Berlioz Symphonie Fantastique, Usher Hall, Review

Rating (out of 5)
4
Show details
Company
Scottish Chamber Orchestra
Production
Robin Ticciati (conductor)
Performers
Members of the Scottish Chamber Orchestra and the Scottish Chamber Orchestra choir
Running time
120mins

Last night's opening concert at the Usher Hall of the Scottish Chamber Orchestra's new season consisted of the overture to Schumann's opera Genoveva (written in a period of only three days) and two Berlioz compositions - Tristia and Symphonie Fantastique. Fans of Berlioz can access his manuscripts at the National Library of Scotland which houses the most prestigious collection in the world of Hector Berlioz work, amassed by the music bibliographer Cecil Hopkinson who presented it to the library in 1952.

Schumann's Genoveva, the first work to be performed, was in fact the only opera he completed, although he had aspirations of developing a reputation as an opera composer. The plot of the opera is based on the story of Genevieve of Brabant, a medieval legend set in the eighth century. 

Conducted by Robin Ticciati, the principal conductor of the SCO, the orchestra was initially hesitant, but soon started to gather momentum. The strings and the horns began to feel comfortable in the environment - particularly the horns which had a Wagneresk quality which was interesting because Wagner was composing Lohengrin during the same period as Schumann was writing Genoveva.  

The next piece on the programme was Berlioz Tristia. Berlioz writes the most heartrending choral music and the Scottish Chamber Orchestra choir evoked superbly the subtle, exquisite harmonies in Tristia ('sad things'). As the title suggests, the composition, in three movements, is steeped in melancholia, and Ticciati's expertise in working with singers and eliciting tender emotions from the strings produced a memorable performance of this work.   
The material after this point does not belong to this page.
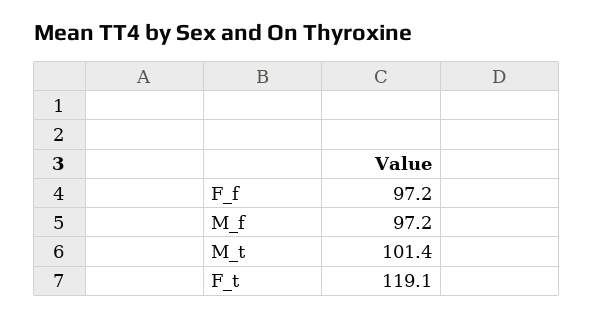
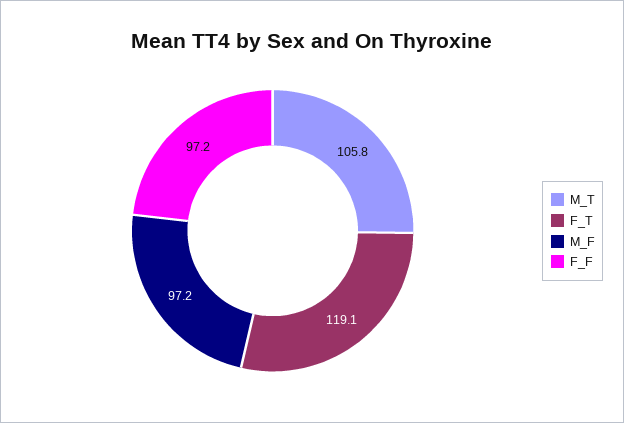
M_t: 101.4 -> 105.8

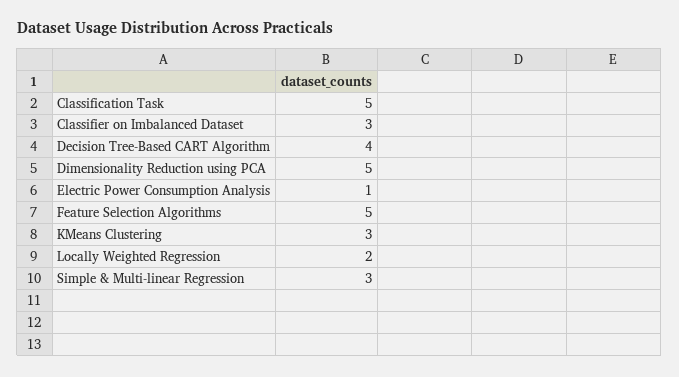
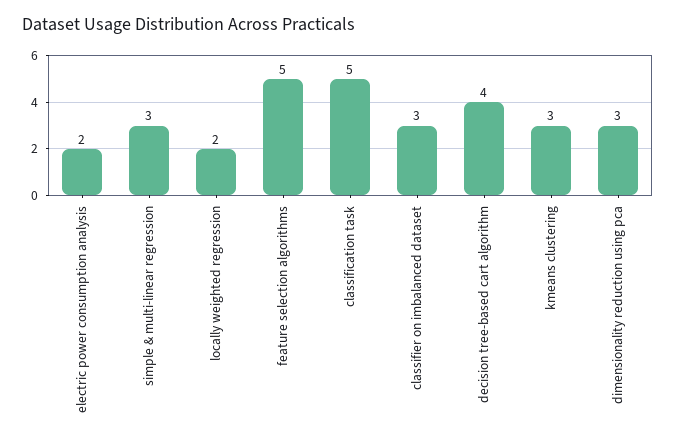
Dimensionality Reduction using PCA: 5 -> 3
Electric Power Consumption Analysis: 1 -> 2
The pièce de résistance of the programme was Berlioz masterpiece Symphonie Fantastique: Épisode de la vie d'un Artiste...en cinq parties (an episode in the life of an artist … in 5 parts). Written in 1830 each movement is designed to evoke the tormented agony of unrequited love. 

Like many creative artists in the Romantic era such as Colleridge and de Quincey, Berlioz took opium - a drug that induced a hallucinegenic state of mind and Leonard Bernstein described the Symphony "as the first musical expedition into psychedilia because of its hallucinatory and dream-like nature." A hallmark of Berlioz work is a preponderance of timpani, percussion and brass and his compositions are pervaded with ominous overtones.

This was the first performance of the work by the SCO - a challenge for a chamber orchestra to be performancing a symphonic work, and certainly in the first three movements one missed the richness of the volume of sound created by a symphonic orchestra. However, all was redeemed in the last two movements. 

Ticciati works extremely well with the musicians in the chamber orchestra, and with his masterly attention to detail and musical nuances he succeeded in creating sumptuous sounds and the finale was a tour de force.